In un romanzo storico medioevale si racconta di un certo Isma’il, il quale ai tempi del sovrano fatimide pre-nizarita Zahir, arrivò a Tripoli carco di gioielli rubati e circondato da suoi fida’i. Si recò a Masyaf e fece costruire uno splendido giardino con al centro un padiglione decorato di ogni magnificenza. Lo popolò di seducenti schiave e schiavi, di gazzelle, uccelli rari, piante meravigliose e profumate, insomma ogni sorta di delizie.
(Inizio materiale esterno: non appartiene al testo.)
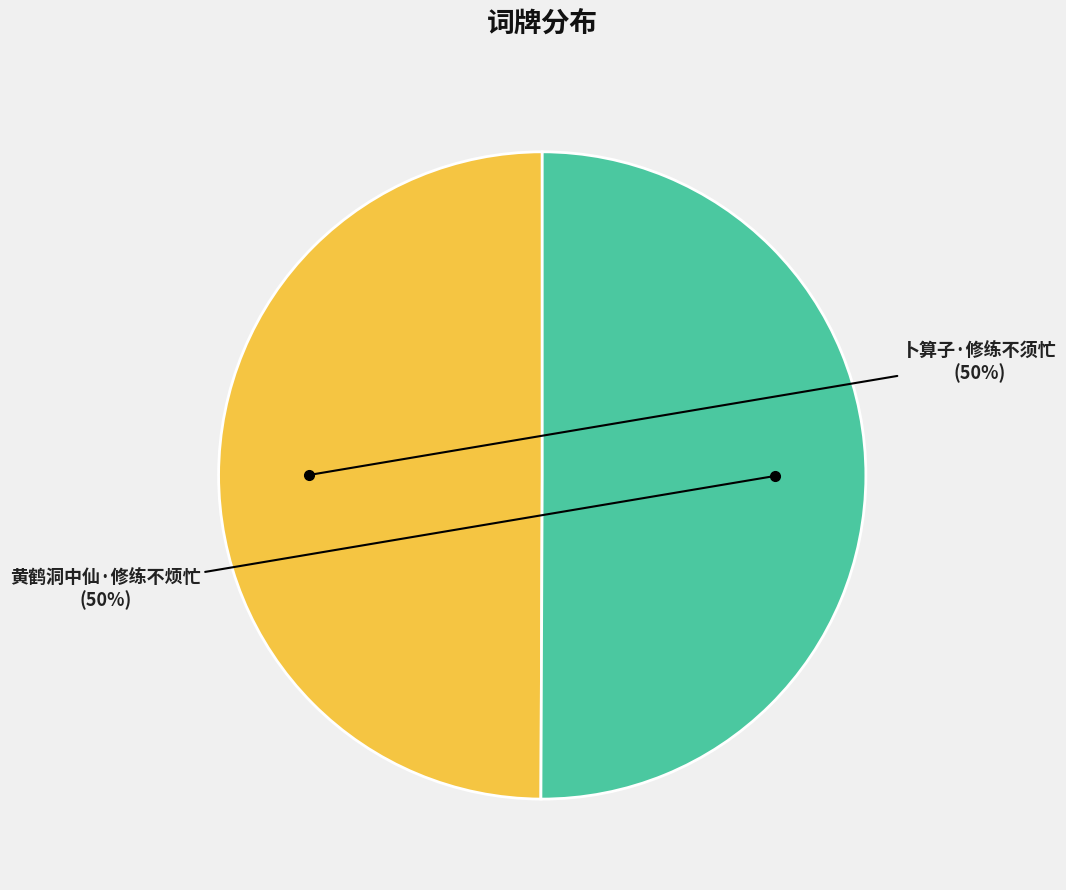

True or false: 黄鹤洞中仙·修练不烦忙 accounts for 50% of the total.

True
Poi unì con un tunnel sotterraneo il giardino delle meraviglie al suo palazzo in città dove invitava molti ospiti. Qui, li intratteneva sulla magnificenza di Alì, l’unico vero visir, l’unico vero discendente di Mohamed; quindi drogava i suoi ospiti e li trasportava segretamente nel giardino delle meraviglie. Questi, dopo essersi dilettati in ogni sorta di piaceri, venivano drogati nuovamente e riportati a palazzo. Quando si riprendevano Isma’il diceva loro che non si era trattato di un sogno, ma che quello era un miracolo di Alì; e che se avessero mantenuto il segreto e servito Isma’il nella sua Guerra Santa, avrebbero ricevuto quel posto in Paradiso per l’eternità; se invece avessero rivelato il segreto, avrebbero sofferto orribili pene.
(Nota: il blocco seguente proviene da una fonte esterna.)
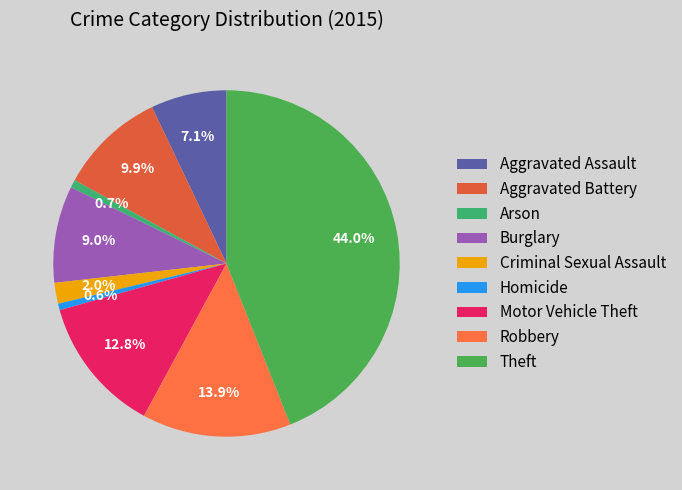

To the nearest percent, what percentage of the pie is Motor Vehicle Theft?

13%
Il romanzo è arabo, ma deve esserne circolata una versione anche in Iran, perché è lì che Marco Polo avrebbe sentito una storia simile in cui il Vecchio della Montagna portava dei giovani addormentati in un giardino fantastico perché credessero di esser stati in Paradiso, in modo che così fossero disposti a soddisfare qualsiasi suo ordine pur di tornarci.
Intorno alla Setta degli Assassini fiorirono ogni sorta di leggende, tutte comunque hanno per conclusione omicidi efferati, fanatismo e trucide vendette.
La violenta ostilità suscitata dai Nizariti si confuse a lungo andare con la generale intolleranza dimostrata dall’Islam verso tutti i gruppi dissidenti, dopo che la sintesi ortodossa ebbe il sopravvento.
Marshall G.S. Hodgson in questo ponderoso saggio storico si propone, al di là delle leggende, di ricostruire l’identità degli Ismailiti, che intorno al mille dopo Cristo formavano uno dei grandi rami della religione islamica. Avevano governato l’Egitto per due secoli e contavano fedeli in tutta l’Africa sub-sahariana.
Il loro retaggio, quanto a speculazione filosofica, devozione religiosa e raffinata tradizione sociale, era uno dei più significativi, ma è stato cancellato, o piuttosto ricoperto da infamia dai nemici ortodossi.
Come sempre la storia è scritta dai vincitori.